Он в третий раз сел за стол и открыл книгу, но сразу почувствовал, что уже не может сосредоточиться – гостьи вторглись в его внутреннюю жизнь и устроили там, может, и не очень большую, но все же неразбериху.

Надо проветриться, подумал он.

Чувствовал он себя неплохо, нога не болела, и он решил поехать в центр, чтобы в универмаге, о местонахождении которого ему сообщила Ирина, купить лезвия – последним старым он уже искромсал утром подбородок.

Глава четвертая

Большой бульвар

– Вам на следующей, – подсказала рыжая гражданка, у которой Эрвин в автобусе спросил, где ему выходить. – Остановка называется улица Энгельса, это главная улица, повернете направо, пройдете немного, а там и универмаг.

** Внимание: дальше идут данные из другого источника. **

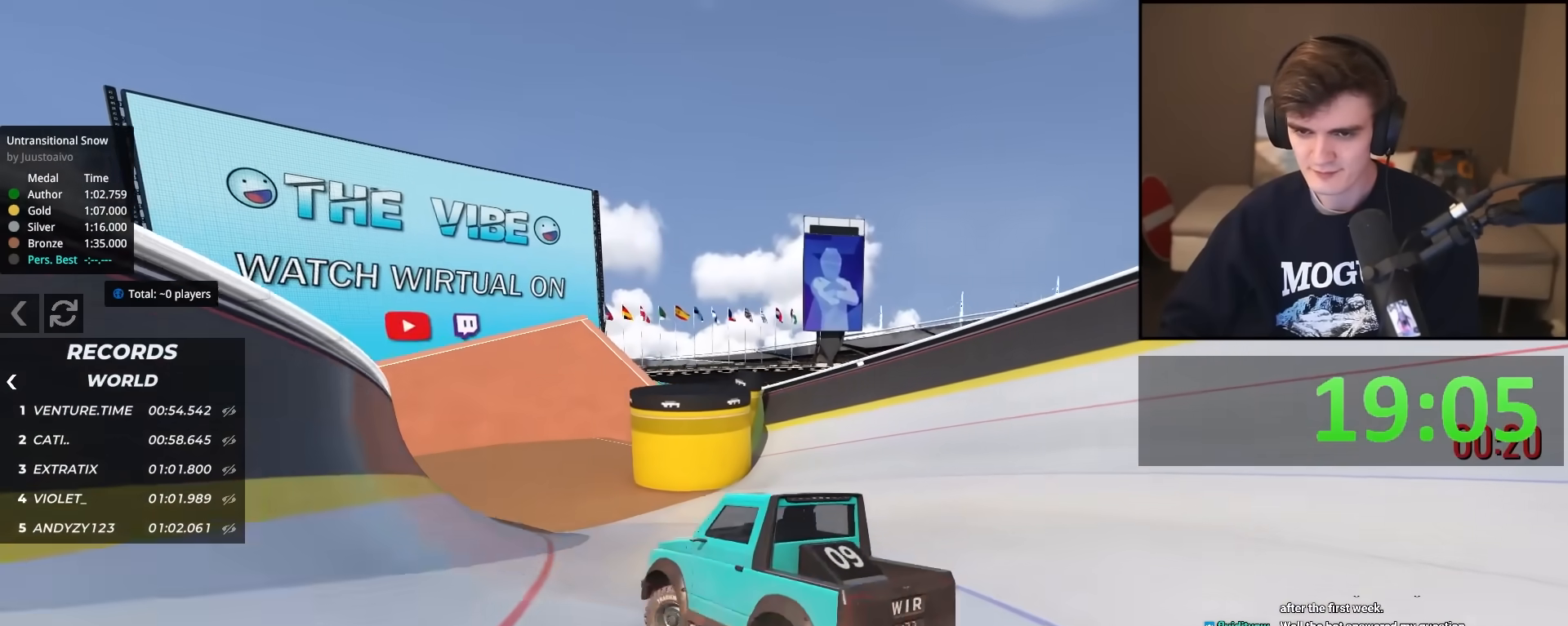
{"keys": ["right", "up"], "events": [[367, "left", "up"], [417, "right", "down"]]}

Эрвин поблагодарил, и, когда автобус затормозил, встал и выбрался наружу. Пальто он оставил дома и поступил правильно, светило солнце, было не только тепло, но и безветрено – южная осень, как женщина бальзаковского возраста, спокойно и уверенно демонстрировала свой шарм. Он вспомнил, какой скандал закатила ему Тамара, когда он пару лет назад, незадолго до попытки покончить с собой, сделал ей, как он сам полагал, комплимент – сказал, «вот и ты потихоньку приближаешься к возрасту бальзаковской женщины.» «Не сравнивай меня с какими-то старухами!» – прошипела жена, – «меня не интересуют ни Бальзак, ни его бабы, я собираюсь еще долго оставаться молодой!» Пришлось объяснить, что такое «бальзаковский возраст» – целая лекция, закончившаяся истерикой и гневом – ты что, женился на мне для того, чтобы изо дня в день надо мной издеваться? Да, я родом из деревни, провела молодость со свиньями, только вот немецкие офицеры, с которыми я танцевала, меня необразованностью не попрекали, наоборот, они всегда подчеркивали, какая я толковая девушка – но разве вас, Буриданов, можно сравнить с немцами, вы же коммунисты!» «Ты прекрасно знаешь, что я не коммунист, я сам пострадал от этого режима», – возразил Эрвин, но, справедливости ради, все же добавил: – «Однако, если мне дадут выбирать между коммунизмом и фашизмом, я и в самом деле выберу коммунизм.» «Почему?» «Потому что у коммунистов, по крайней мере, есть идеалы.» Тамара задумалась, но, в конце концов, покачала головой: «А я бы выбрала фашизм». После этого ссора разгорелась вновь, ибо по мнению Эрвина настолько человеконенавистнических режимов, насколько фашизм, в истории было очень немного; но Тамара осталась верна себе, немецкие офицеры нравились ей больше, чем «тибла» – слово, которого Эрвин терпеть не мог, и которым жена пользовалась всякий раз, когда хотела вывести его из себя. «В трамвае ехать противно, все пропитано чесночной вонью тибла», – морщилась Тамара. Пообщавшись с ней подольше, Эрвин снова впадал в депрессию, начинала болеть голова, да так невыносимо, что однажды он не выдержал…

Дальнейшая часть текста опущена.